One of the things that gets lost in discussions of the old Big East is how important facilities were to their blue print. ESPN came along after the conference was founded, so as important as they were to the early success of the conference, they were not an important consideration in the original blue print. However, downtown arenas were enormously important to the conference & they sought schools that had the capability of selling out such arenas (12 - 20K). Oddly enough, it was the 2 football schools that were the exceptions to this - BC & Syracuse - although BC had access to the Boston Garden for a really big game. Syracuse had the largest on-campus arena in the region in the old Manley Field House & within a few years, the Carrier Dome was more important than any downtown arena

It was the Providence Civic Center, the Hartford Civic Center, MadisonSquare Garden, The Meadowlands Arena, the Spectrum, & The Capital Center that were the crown jewels. I think that any attempts to replace BC & SU would have followed this same blue print. Unfortunately, I don't see any schools at the time that had access to major civic arenas & had shown the capability of filling them up. Holy Cross was an original invitee & had access to the Worcester Centrum, but by the mid-'80s they were moving to non-scolarship sports. The BE already had all of the major arenas locked up otherwise, so I don't know if they might have considered a 2nd NY school like Fordham or a 2nd Philly school like Temple if the latter was not invited to the all-sports conference. St. Bonaventure is too far from Buffalo & I don't think that they would have seen Duquesne as a viable competitor to Pitt. UMass never showed much inclination to play in Springfield the way UConn did in Hartford even though the distance is about the same. (I also think that UConn would have opposed their membership because they wouldn't have wanted the competition for their own at-the-time precarious program.) I don't see BU because they had always been a hockey-first school.
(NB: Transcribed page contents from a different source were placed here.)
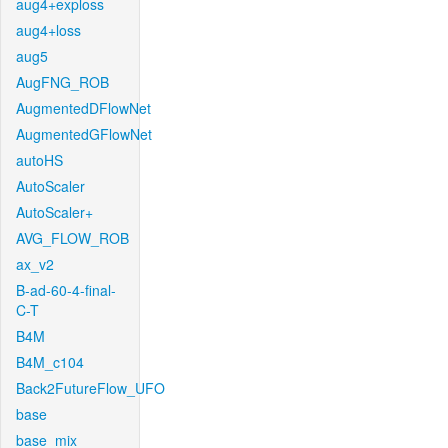
aug4+exploss
aug4+loss
aug5
AugFNG_ROB
AugmentedDFlowNet
AugmentedGFlowNet
autoHS
AutoScaler
AutoScaler+
AVG_FLOW_ROB
ax_v2
B-ad-60-4-final-
C-T
B4M
B4M_c104
Back2FutureFlow_UFO
base
base_mix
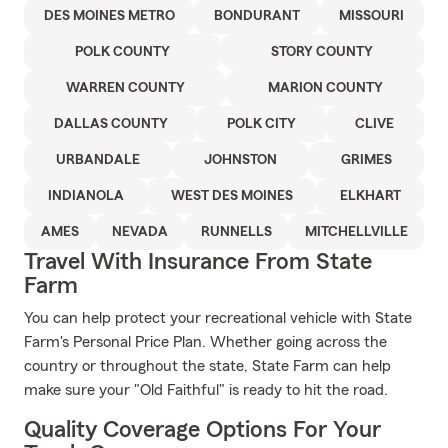
DES MOINES METRO
BONDURANT
MISSOURI
POLK COUNTY
STORY COUNTY
WARREN COUNTY
MARION COUNTY
DALLAS COUNTY
POLK CITY
CLIVE
URBANDALE
JOHNSTON
GRIMES
INDIANOLA
WEST DES MOINES
ELKHART
AMES
NEVADA
RUNNELLS
MITCHELLVILLE
Travel With Insurance From State
Farm
You can help protect your recreational vehicle with State
Farm's Personal Price Plan. Whether going across the
country or throughout the state, State Farm can help
make sure your "Old Faithful" is ready to hit the road.
Quality Coverage Options For Your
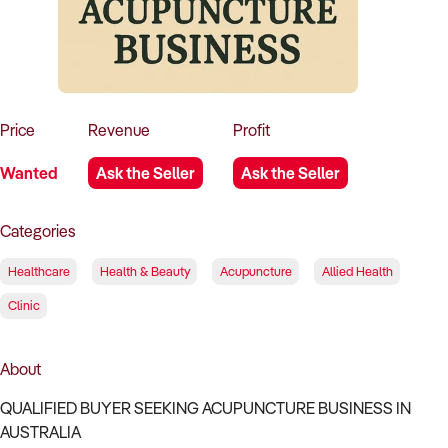
How to Sell
How to Buy
Magazine
Contact Us
Contact Us
Login
Price
Revenue
Profit
Wanted
Ask the Seller
Ask the Seller
Categories
Healthcare
Health & Beauty
Acupuncture
Allied Health
Clinic
About
QUALIFIED BUYER SEEKING ACUPUNCTURE BUSINESS IN
AUSTRALIA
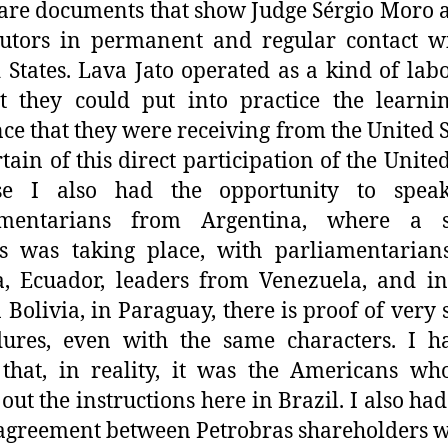
are documents that show Judge Sérgio Moro 
utors in permanent and regular contact w
 States. Lava Jato operated as a kind of lab
t they could put into practice the learn
ce that they were receiving from the United St
tain of this direct participation of the United
se I also had the opportunity to spea
amentarians from Argentina, where a s
ss was taking place, with parliamentarian
a, Ecuador, leaders from Venezuela, and in
in Bolivia, in Paraguay, there is proof of very 
dures, even with the same characters. I h
that, in reality, it was the Americans w
 out the instructions here in Brazil. I also had
 agreement between Petrobras shareholders w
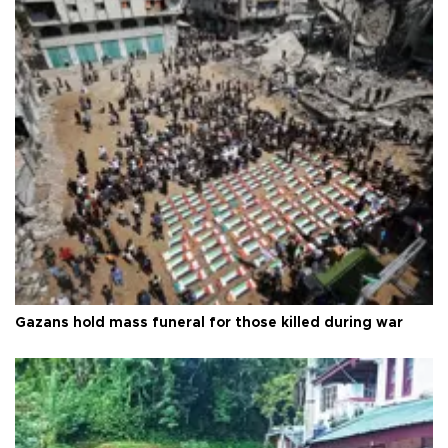
Gazans hold mass funeral for those killed during war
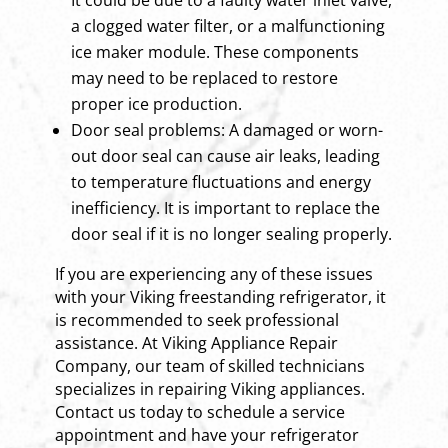
a clogged water filter, or a malfunctioning
ice maker module. These components
may need to be replaced to restore
proper ice production.
Door seal problems: A damaged or worn-
out door seal can cause air leaks, leading
to temperature fluctuations and energy
inefficiency. It is important to replace the
door seal if it is no longer sealing properly.
If you are experiencing any of these issues
with your Viking freestanding refrigerator, it
is recommended to seek professional
assistance. At Viking Appliance Repair
Company, our team of skilled technicians
specializes in repairing Viking appliances.
Contact us today to schedule a service
appointment and have your refrigerator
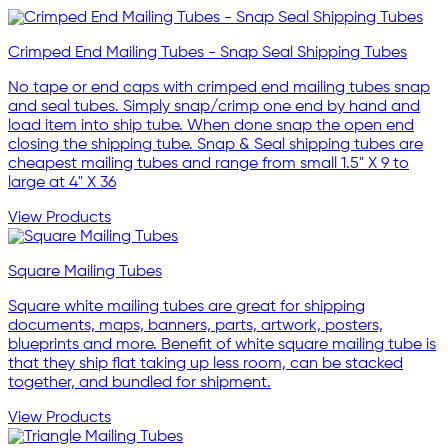
Crimped End Mailing Tubes - Snap Seal Shipping Tubes
No tape or end caps with crimped end mailing tubes snap
and seal tubes. Simply snap/crimp one end by hand and
load item into ship tube. When done snap the open end
closing the shipping tube. Snap & Seal shipping tubes are
cheapest mailing tubes and range from small 1.5" X 9 to
large at 4" X 36
View Products
Square Mailing Tubes
Square white mailing tubes are great for shipping
documents, maps, banners, parts, artwork, posters,
blueprints and more. Benefit of white square mailing tube is
that they ship flat taking up less room, can be stacked
together, and bundled for shipment.
View Products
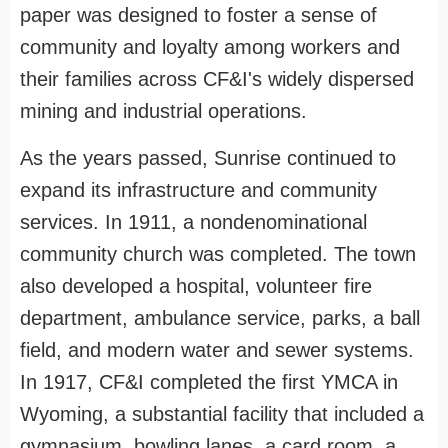
paper was designed to foster a sense of
community and loyalty among workers and
their families across CF&I's widely dispersed
mining and industrial operations.
As the years passed, Sunrise continued to
expand its infrastructure and community
services. In 1911, a nondenominational
community church was completed. The town
also developed a hospital, volunteer fire
department, ambulance service, parks, a ball
field, and modern water and sewer systems.
In 1917, CF&I completed the first YMCA in
Wyoming, a substantial facility that included a
gymnasium, bowling lanes, a card room, a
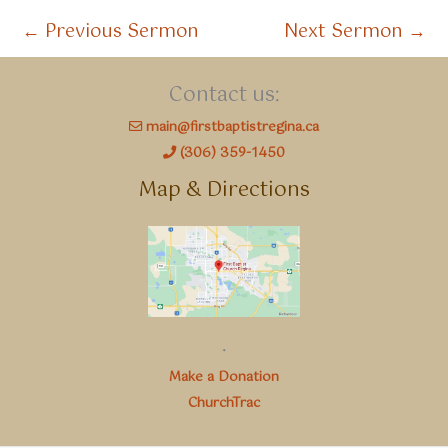
←
Previous Sermon
Next Sermon
→
Contact us:
main@firstbaptistregina.ca
(306) 359-1450
Map & Directions
.
Make a Donation
ChurchTrac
So, I tend to think that they either would have stayed at 6 - a perfectly acceptable number in those days - or that their path may eventually have found its way to DePaul & Marquette just as it has now. These 2 schools best fit the profile of the other BE bb schools, had successful programs that were selling out downtown arenas, & were in positions of prominence in major cities because the state university is located some distance away. The biggest obstacle would have been the mindset of Big "East". It might not have gone "Midwest" in those days. I think that another possibility at the time may have been Richmond, which had an up & coming program in those days, had access to the Richmond Coliseum, and had developed ties with the Northeast through its membership in the ECAC. Another school which fit this mold was Old Dominion, a strong bb school at the time with access to a downtown arena in a large metro area.


Last edited by friarfan on Thu Jul 21, 2005 3:55 am, edited 1 time in total.